When Immigrant Workers Were Kicked Out, the Economy Collapsed
Abhit P

January 29, 2025

The American ruling class has a long history of scapegoating immigrant workers in order to divert and undermine the class struggle. Donald Trump’s demagogic attacks on undocumented workers is only the latest iteration of this cynical tactic.

One of the first significant examples of this kind of policy was the Chinese Exclusion Act of 1882, which was accompanied by the same anti-immigrant rhetoric being used today.

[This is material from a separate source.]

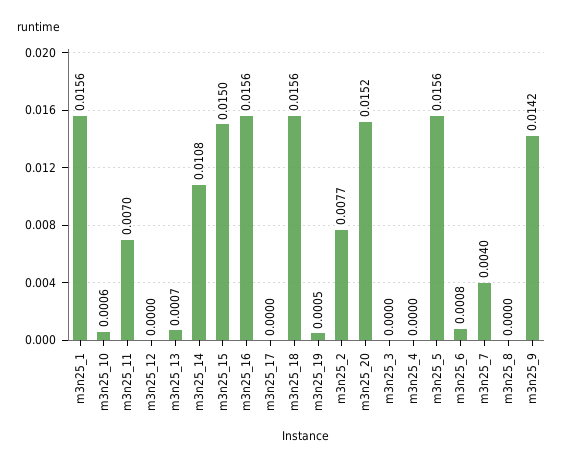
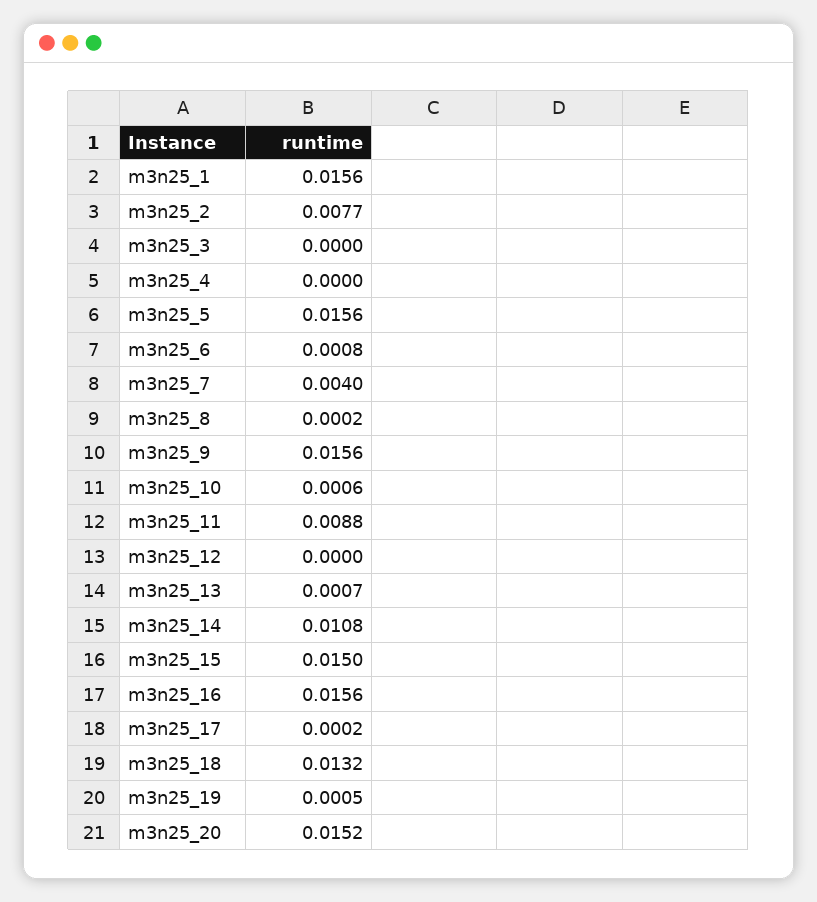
m3n25_11: 0.007 -> 0.0088
m3n25_17: 0 -> 0.0002
m3n25_18: 0.0156 -> 0.0132
m3n25_8: 0 -> 0.0002
m3n25_9: 0.0142 -> 0.0156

The first wave of Chinese immigration took place during the California Gold Rush, which peaked in the early 1850s, followed by a second wave in the 1860s during the construction of the transcontinental railroad. Industrial capitalists and railroad owners seized upon this influx of migrants as cheap, highly exploitable labor. In the mines, Chinese workers received as little as $8 a day, while white laborers were paid $20 a day. Out of 12,000 Chinese laborers who built the western portion of the rail line, 1,200 died on the job.

The capitalists also used Chinese workers as scabs in strikes, and deliberately fostered racist animosity to keep the workers divided. At the coal mines in Rock Springs, Wyoming, striking workers were fired en masse in 1871 and replaced by Scandinavian immigrants willing to work for less. When the Scandinavian workers themselves struck in 1875, the company brought in Chinese workers to replace them. By 1884, the mine owners decided to employ only Chinese labor. This was followed by attacks against Chinese workers, culminating in the brutal Rock Springs Massacre, in which white miners killed 28 Chinese miners and burned down their houses.

This cynical campaign of racist scapegoating led to the Chinese Exclusion Act of 1882, which illegalized Chinese immigration and deprived Chinese immigrants in the US of all citizenship rights. / Image: public domain

The recession known as the Panic of 1873 led to widespread discontent over unemployment. The bourgeois press systematically channeled this anger toward racial hatred of Chinese immigrants, portraying them as immoral and uncivilized people who were taking white workers’ share of the pie. All the while, the capitalists continued to eagerly exploit Chinese labor to maximize profits.

This cynical campaign of racist scapegoating led to the Chinese Exclusion Act of 1882, which illegalized Chinese immigration and deprived Chinese immigrants in the US of all citizenship rights. Undocumented workers were fined $1,000, sentenced to up to five years in prison, or deported.

Despite the racist propaganda suggesting that white workers would benefit from the anti-Chinese crackdown, the opposite occurred. At the time of the Exclusion Act, Chinese workers had become a critical part of the US workforce, making up 12% of the male working-age population and 21% of the immigrant workforce in the western US. The subsequent exodus of Chinese labor led to a collapse in the labor supply, with the Chinese immigrant workforce declining by 64%. This led to a 62% drop in manufacturing output in the western states, and slowed economic growth until 1940. According to a 2024 study by Harvard University, titled “The Impact of the Chinese Exclusion Act on the Economic Development of the Western US,” rather than increasing wages for US-born and white workers, it led to lower wages and worse working conditions,

The legislation was finally repealed in 1943 in an effort by the US ruling class to establish closer ties with China against Japan during WWII. The rhetoric used against Chinese workers back then is the same demagogy used by Trump and the ruling class against Latino immigrants today. The only beneficiaries of racist anti-immigrant policies are the capitalists who drive down wages, pit one section of the workers against another, and squeeze vast profits out of a vulnerable workforce.